**EXCERPT TO READ:**
────────────────
Samuel Grafton writes of Sidney Kingsley's The Patriots, a Broadway play centering on Thomas Jefferson, made timely, says Mr. Grafton, by the incessant bickering and tugs of war within the military and bureaucratic framework of the government.

Mr. Kingsley, who was at the time a sergeant in the Army, had also been the playwright responsible for creation of "The Dead End Kids", known popularly to another generation as "The Bowery Boys".

Of the writing of The Patriots, Mr. Kingsley explained in an interview in his latter years that the source of the dialogue came from letters written by Jefferson, Washington, and Hamilton.

Well, it came out of my questioning. At that time, democracy was being challenged and questioned and there was a good body of thinking that it couldn't stand up to the single-mindedness of fascism or communism, and so I determined to write a play about it, to see if I could find out for myself what it really was. I didn’t intend to write a play about Thomas Jefferson. It just happened that way. The more I asked myself a question about the meaning of democracy, this great principle, the more I found myself going back to the early days of the American Revolution. So that's how it came about… Well I found myself more and more turning to the letters of Jefferson and Washington and Hamilton. These men were great philosophers and they worked out these principles. That required spending days and nights at the library—New York Public Library—and Madge [Evans, wife] helped me. She would go to the library with me, because I was in the Army then… It requires an enormous amount of study so that you know what you’re talking about. Fortunately, Washington, Jefferson, Hamilton—they were all great letter writers. And the volumes are there in the library—volumes of their letters. And that's a personal—nothing more personal than Washington or Jefferson or Hamilton writing about those events.
────────────────
**DATA PROVIDED:**
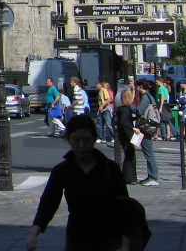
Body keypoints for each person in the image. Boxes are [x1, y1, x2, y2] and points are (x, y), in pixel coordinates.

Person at [25, 114, 132, 251]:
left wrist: (125, 245)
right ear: (68, 139)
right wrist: (34, 233)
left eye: (86, 140)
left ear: (94, 139)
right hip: (76, 240)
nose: (81, 145)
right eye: (76, 140)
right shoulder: (62, 170)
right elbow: (48, 204)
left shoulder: (110, 168)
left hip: (108, 241)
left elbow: (124, 209)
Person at [134, 79, 160, 187]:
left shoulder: (145, 97)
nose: (136, 89)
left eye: (136, 87)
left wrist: (127, 106)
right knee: (147, 151)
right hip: (147, 127)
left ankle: (153, 177)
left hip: (145, 128)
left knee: (148, 153)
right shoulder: (149, 96)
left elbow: (139, 110)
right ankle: (151, 176)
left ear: (140, 86)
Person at [114, 89, 139, 185]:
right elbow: (124, 122)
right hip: (126, 133)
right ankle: (129, 177)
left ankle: (128, 177)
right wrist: (133, 129)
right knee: (130, 155)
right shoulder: (125, 109)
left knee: (129, 155)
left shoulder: (121, 109)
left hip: (123, 133)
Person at [155, 76, 175, 141]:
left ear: (160, 81)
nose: (156, 83)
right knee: (166, 121)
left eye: (156, 82)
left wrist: (160, 107)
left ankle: (157, 135)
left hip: (162, 105)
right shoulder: (164, 88)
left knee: (160, 120)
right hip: (166, 104)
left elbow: (162, 97)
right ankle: (168, 135)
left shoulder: (161, 88)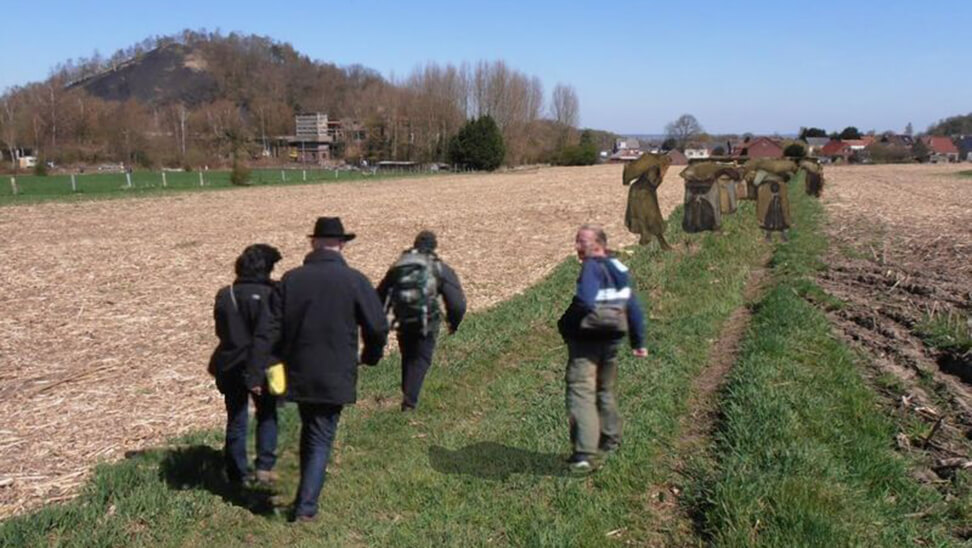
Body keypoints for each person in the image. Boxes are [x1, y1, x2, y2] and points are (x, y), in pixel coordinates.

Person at [256, 217, 388, 522]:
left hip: (299, 373)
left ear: (313, 242)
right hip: (336, 374)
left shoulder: (291, 279)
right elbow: (378, 327)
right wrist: (371, 355)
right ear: (341, 244)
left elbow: (270, 329)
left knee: (311, 431)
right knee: (320, 437)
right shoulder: (355, 280)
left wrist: (266, 369)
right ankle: (305, 509)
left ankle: (304, 497)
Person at [557, 224, 647, 472]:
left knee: (581, 391)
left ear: (598, 244)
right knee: (604, 390)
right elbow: (633, 306)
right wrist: (638, 342)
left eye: (581, 242)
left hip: (587, 342)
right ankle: (611, 440)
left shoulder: (591, 267)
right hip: (612, 339)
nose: (577, 247)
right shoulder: (618, 267)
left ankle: (585, 454)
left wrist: (566, 323)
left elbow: (585, 300)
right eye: (576, 241)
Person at [208, 243, 282, 485]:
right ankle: (264, 467)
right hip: (269, 365)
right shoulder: (274, 294)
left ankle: (237, 473)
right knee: (268, 414)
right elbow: (276, 333)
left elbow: (221, 331)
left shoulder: (225, 294)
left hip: (231, 364)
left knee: (236, 419)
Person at [377, 230, 466, 411]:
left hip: (403, 320)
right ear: (434, 246)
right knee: (421, 359)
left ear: (415, 244)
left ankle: (408, 397)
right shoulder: (438, 267)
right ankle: (409, 404)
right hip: (427, 322)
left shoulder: (399, 266)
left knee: (409, 357)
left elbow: (379, 295)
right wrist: (453, 323)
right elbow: (457, 303)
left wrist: (378, 322)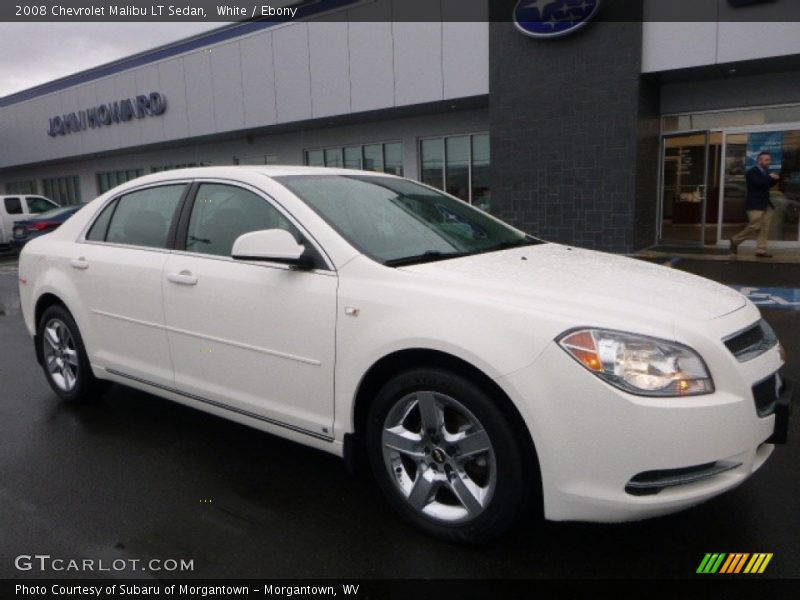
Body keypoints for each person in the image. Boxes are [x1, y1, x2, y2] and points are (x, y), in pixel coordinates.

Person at [730, 151, 780, 258]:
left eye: (769, 160)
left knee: (765, 228)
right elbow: (758, 183)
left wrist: (775, 179)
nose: (769, 162)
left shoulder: (765, 172)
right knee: (755, 226)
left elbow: (766, 185)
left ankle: (761, 250)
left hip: (766, 204)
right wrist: (770, 177)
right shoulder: (752, 172)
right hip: (755, 204)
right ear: (759, 160)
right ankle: (735, 240)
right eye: (767, 160)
────────────────
**REQUIREMENT 1:** List every person named in the excerpt on The Patriots.
**REQUIREMENT 2:** Restate the part of the excerpt on The Patriots starting with "Samuel Grafton writes" and going on through "Washington, and Hamilton.", renaming "The Patriots" as "The Patriot".
The material placed after the excerpt on The Patriots stands apart from it.

**EXERCISE RESPONSE 1:** Samuel Grafton, Sidney Kingsley, Thomas Jefferson, Washington, Hamilton, Madge Evans

**EXERCISE RESPONSE 2:**
Samuel Grafton writes of Sidney Kingsley's The Patriot, a Broadway play centering on Thomas Jefferson, made timely, says Mr. Grafton, by the incessant bickering and tugs of war within the military and bureaucratic framework of the government.

Mr. Kingsley, who was at the time a sergeant in the Army, had also been the playwright responsible for creation of "The Dead End Kids", known popularly to another generation as "The Bowery Boys".

Of the writing of The Patriot, Mr. Kingsley explained in an interview in his latter years that the source of the dialogue came from letters written by Jefferson, Washington, and Hamilton.